Salvatierra et al. (2018) reported a woman with severe pruritus and partial loss of pain sensation with remaining back, neck, and side pain, consistent with HSAN7. Her family history was negative. Her past medical history was significant for fractures in her lower extremities with minimal trauma, diurnal and nocturnal enuresis, constipation, intermittent diarrhea, developmental delay, heterotropic ossification with bilateral hip disease, scoliosis, hyperhidrosis, asthma, eczema, gastroesophageal reflux, hypoglycemia, vitamin D deficiency, headaches, and picking of the skin on her fingers. The patient reported that her pruritus was worse at night and often prevented her from falling asleep. On physical examination, she had a lack of position sense in the toes, distal movement sense in both ankles, and decreased sensation bilaterally. She was diagnosed with restless legs syndrome and a nonspecific anxiety disorder. She had improvement of her symptoms following treatment with cyproheptadine and gabapentin.

Molecular Genetics

In 2 unrelated patients with HSAN7, Leipold et al. (2013) identified the same de novo heterozygous missense mutation in the SCN11A gene (L811P; 604385.0001). The mutation in the first patient was found by whole-exome sequencing. The second mutation was found by sequencing of the SCN11A gene in 58 individuals with early-onset severe sensory loss. Transfection of the mutation into mice resulted in reduced pain sensitivity. Electrophysiologic studies in dorsal root ganglia from mutant mice and in isolated cells showed that the mutation resulted in a gain of function with a left-shift in resting membrane potential and channel activation and a decrease in the kinetics of channel deactivation. Leipold et al. (2013) hypothesized that this excess sodium influx and subsequent cell depolarization at rest may cause progressive conduction block in other ion channels that form the main constituents of the action potential in dorsal root ganglia neurons. Insufficient activation of calcium ion channels would result in impaired neurotransmitter release at presynaptic nerve terminals to transmit pain signals to the spinal cord.

In a Scottish patient with HSAN7, Woods et al. (2015) identified the same de novo heterozygous L811P mutation in the SCN11A gene that was originally reported by Leipold et al. (2013).

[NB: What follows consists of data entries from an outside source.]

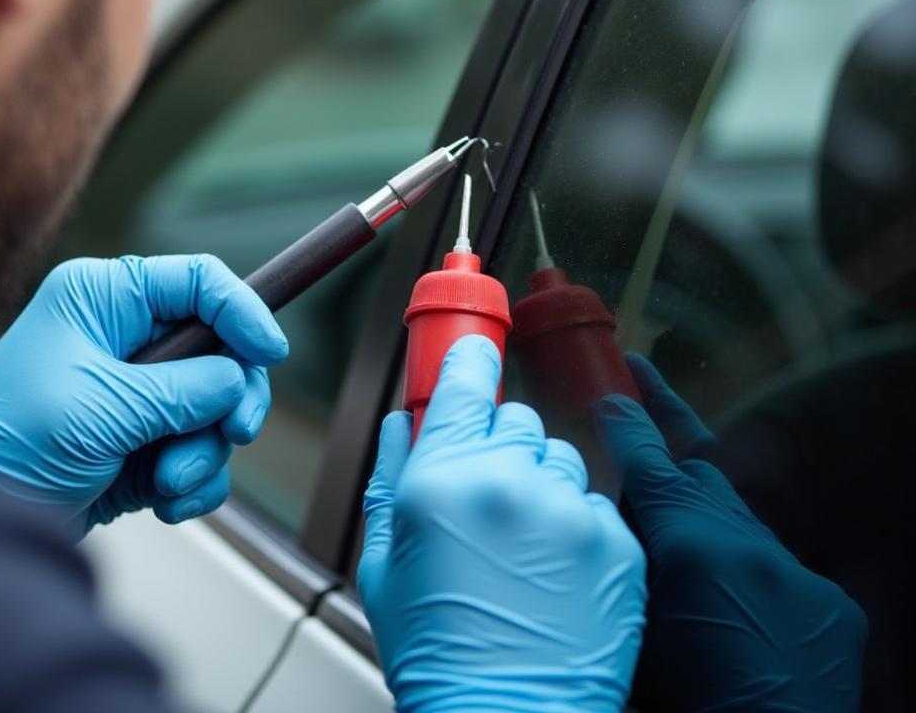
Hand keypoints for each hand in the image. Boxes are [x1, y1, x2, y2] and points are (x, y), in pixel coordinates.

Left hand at [0, 256, 287, 537]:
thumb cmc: (9, 448)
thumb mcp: (104, 407)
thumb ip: (184, 389)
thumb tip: (236, 382)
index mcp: (105, 301)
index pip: (198, 281)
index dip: (243, 310)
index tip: (270, 351)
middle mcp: (127, 338)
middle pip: (222, 348)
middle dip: (230, 397)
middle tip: (233, 430)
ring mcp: (140, 390)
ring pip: (217, 405)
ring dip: (205, 448)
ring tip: (169, 477)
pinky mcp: (147, 436)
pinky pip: (202, 448)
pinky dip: (195, 478)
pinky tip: (165, 497)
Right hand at [358, 335, 645, 712]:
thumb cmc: (435, 650)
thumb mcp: (386, 562)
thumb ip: (393, 475)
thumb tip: (401, 421)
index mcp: (445, 477)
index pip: (464, 381)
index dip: (469, 360)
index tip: (475, 354)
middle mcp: (511, 480)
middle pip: (517, 416)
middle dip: (502, 441)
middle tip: (490, 492)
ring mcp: (570, 510)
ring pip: (562, 456)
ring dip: (544, 481)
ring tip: (527, 543)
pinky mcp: (617, 543)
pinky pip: (596, 503)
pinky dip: (578, 524)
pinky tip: (559, 572)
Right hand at [595, 355, 866, 711]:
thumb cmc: (681, 706)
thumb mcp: (632, 627)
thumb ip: (625, 555)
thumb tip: (614, 509)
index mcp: (689, 552)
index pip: (651, 466)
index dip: (631, 421)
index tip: (616, 389)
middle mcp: (749, 548)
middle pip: (698, 477)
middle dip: (667, 460)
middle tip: (640, 439)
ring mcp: (796, 572)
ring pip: (736, 518)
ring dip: (704, 524)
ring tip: (679, 555)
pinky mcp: (831, 600)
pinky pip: (776, 563)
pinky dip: (745, 572)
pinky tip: (729, 606)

In a patient with debilitating pruritus and altered pain perception consistent with HSAN7, Salvatierra et al. (2018) identified de novo heterozygosity for the L811P mutation in the SCN11A gene. Using fluorescence tagging of the sodium channel in a mouse model, the authors showed that the channel is present in a subset of nonmyelinated, nonpeptidergic small-diameter dorsal root ganglia. Compared with control mice, mice with global knockout of the Scn11a gene showed reduced scratching behavior on application of pruritogens. Mice heterozygous for the L799P variant exhibited amplified scratching behavior in rest conditions, providing evidence for involvement of SCN11A in pruritus.